Every single day we get phone calls from prospective clients who want to bring a medical malpractice case. We probably do a full investigation in 5% of these cases and file suit in half of those cases.
Why so low? In most cases, we cannot pursue the claim not because there was no harm and potential malpractice but because the value of the case is simply too low to justify what can be a six-figure plus investment before trial. I feel bad about this. But it really is economic suicide for a malpractice law firm who works cases with the detail that we do – if that sounds self-serving it is, but it is also true – to take cases where we think the verdict would be less than $500,000.
Who bears the brunt of this injustice? Like medical negligence cases in general, most of the injustice is borne by our elderly. They almost always have no income so there are no meaningful economic damages. So we are left with the cap on pain and suffering damages. But is not just the elderly. One study found that 90% of patients seeking a malpractice lawyer will not get one, singling out women, children and the elderly.
We tried a case for an older man who did not have economic damages and got a $10 million verdict. The malpractice cap cut that verdict to $906,000. My partner went to Annapolis afterward to lobby for a higher cap on noneconomic damages in Maryland. After she explained that we spend over $100,000 on the case for a small amount of money compared to the level of the risk, a legislature asked why we even took the case in the first place. That is exactly the problem. Why didn’t we just settle the case before trial? The pre-trial offer was zero. That is how it is.

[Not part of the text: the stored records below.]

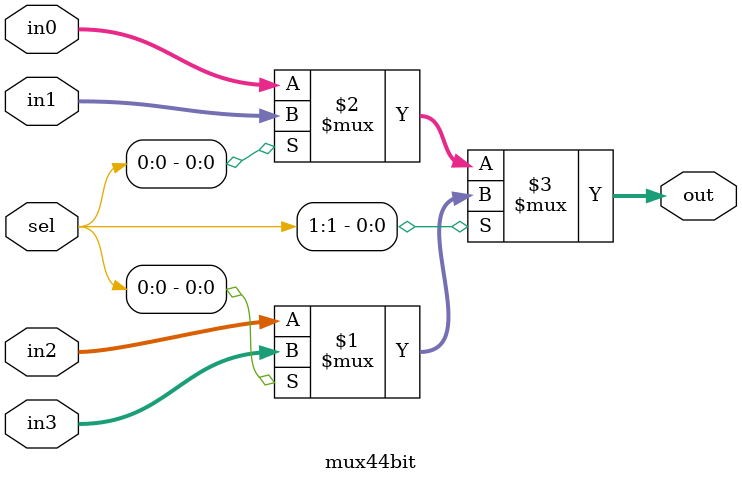
<source format=v>
module mux44bit(input wire [3:0]in0,
				  input wire [3:0]in1,
				  input wire [3:0]in2,
				  input wire [3:0]in3,
				  input wire [1:0]sel,
				  output wire [3:0]out
				  );
assign out = sel[1] ? (sel[0] ? in3 : in2) : (sel[0] ? in1 : in0);
endmodule 
</source>
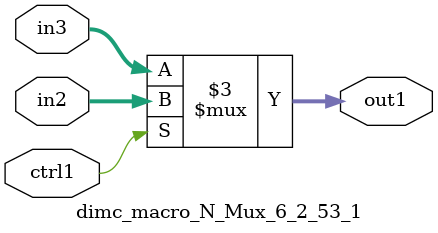
<source format=v>

`timescale 1ps / 1ps


module dimc_macro_N_Mux_6_2_53_1( in3, in2, ctrl1, out1 );

    input [5:0] in3;
    input [5:0] in2;
    input ctrl1;
    output [5:0] out1;
    reg [5:0] out1;

    
    // rtl_process:dimc_macro_N_Mux_6_2_53_1/dimc_macro_N_Mux_6_2_53_1_thread_1
    always @*
      begin : dimc_macro_N_Mux_6_2_53_1_thread_1
        case (ctrl1) 
          1'b1: 
            begin
              out1 = in2;
            end
          default: 
            begin
              out1 = in3;
            end
        endcase
      end

endmodule



</source>
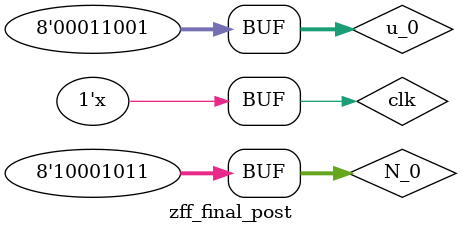
<source format=v>
`timescale 1ns / 1ps
module zff_final_post(
    );
  
   reg [7:0]N_0;
  reg clk;
  wire [15:0]fixed_point_tc_0;
  wire tlast_0;
  reg [7:0]u_0;
    
design_5_wrapper in88(
     .N_0(N_0),
    .clk_0(clk),
    .fixed_point_tc_0(fixed_point_tc_0),
    .tlast_0(tlast_0),
    .u_0(u_0));

  
  always #5 clk=~clk;

initial
begin 
clk=0;
N_0=139;
u_0=25;
end
endmodule
    

</source>
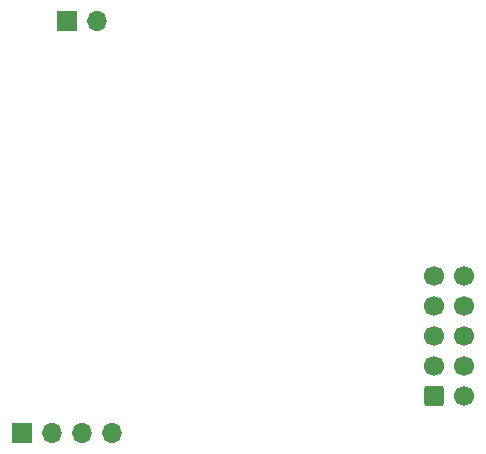
<source format=gbr>
%TF.GenerationSoftware,KiCad,Pcbnew,(6.0.11)*%
%TF.CreationDate,2023-03-20T00:38:49+01:00*%
%TF.ProjectId,prusa-lcd-reader-rounded,70727573-612d-46c6-9364-2d7265616465,rev?*%
%TF.SameCoordinates,Original*%
%TF.FileFunction,Soldermask,Bot*%
%TF.FilePolarity,Negative*%
%FSLAX46Y46*%
G04 Gerber Fmt 4.6, Leading zero omitted, Abs format (unit mm)*
G04 Created by KiCad (PCBNEW (6.0.11)) date 2023-03-20 00:38:49*
%MOMM*%
%LPD*%
G01*
G04 APERTURE LIST*
G04 Aperture macros list*
%AMRoundRect*
0 Rectangle with rounded corners*
0 $1 Rounding radius*
0 $2 $3 $4 $5 $6 $7 $8 $9 X,Y pos of 4 corners*
0 Add a 4 corners polygon primitive as box body*
4,1,4,$2,$3,$4,$5,$6,$7,$8,$9,$2,$3,0*
0 Add four circle primitives for the rounded corners*
1,1,$1+$1,$2,$3*
1,1,$1+$1,$4,$5*
1,1,$1+$1,$6,$7*
1,1,$1+$1,$8,$9*
0 Add four rect primitives between the rounded corners*
20,1,$1+$1,$2,$3,$4,$5,0*
20,1,$1+$1,$4,$5,$6,$7,0*
20,1,$1+$1,$6,$7,$8,$9,0*
20,1,$1+$1,$8,$9,$2,$3,0*%
G04 Aperture macros list end*
%ADD10R,1.700000X1.700000*%
%ADD11O,1.700000X1.700000*%
%ADD12RoundRect,0.250000X-0.600000X-0.600000X0.600000X-0.600000X0.600000X0.600000X-0.600000X0.600000X0*%
%ADD13C,1.700000*%
G04 APERTURE END LIST*
D10*
%TO.C,J3*%
X115570000Y-103505000D03*
D11*
X118110000Y-103505000D03*
X120650000Y-103505000D03*
X123190000Y-103505000D03*
%TD*%
%TO.C,J2*%
X121915000Y-68580000D03*
D10*
X119375000Y-68580000D03*
%TD*%
D12*
%TO.C,J1*%
X150495000Y-100330000D03*
D13*
X153035000Y-100330000D03*
X150495000Y-97790000D03*
X153035000Y-97790000D03*
X150495000Y-95250000D03*
X153035000Y-95250000D03*
X150495000Y-92710000D03*
X153035000Y-92710000D03*
X150495000Y-90170000D03*
X153035000Y-90170000D03*
%TD*%
M02*

</source>
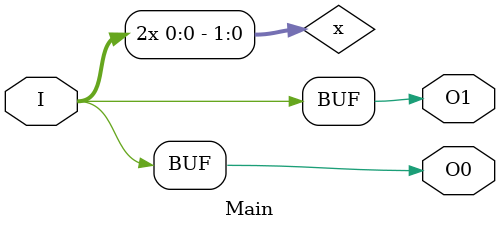
<source format=v>
module Main (
    input I,
    output O0,
    output O1
);
wire [1:0] x;
assign x = {I,I};
assign O0 = x[0];
assign O1 = x[1];
endmodule


</source>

Will we take a case when the only damages are medical bills and the cap on noneconomic damages? We will, evidenced by the case I just cited. But we are only taking those cases where we think we have a really good chance of winning at trial (or there is something compelling about the client that makes us throw the rule book away… this happens every few years.)
- How do judges, juries, and lawyers put a value on medical malpractice lawsuits?
What Can Be Done About This?
Nothing. It is unfair. But it really does take a great deal of effort to sort through these cases and determine whether or not there is liability. We can never have a system where we are spending $50,000 to deal with a $100,000 harm, even with the full understanding that $100,000 of harm was unbelievable physically and emotionally painful. Ultimately, the civil justice systems is awful. Why don’t we just replace it? Well, even if you are willing to overlook the constitutional guarantees provided by the 7th Amendment that we have ignored in recent years, this awful system we labor under is still the best justice system in the history of the world.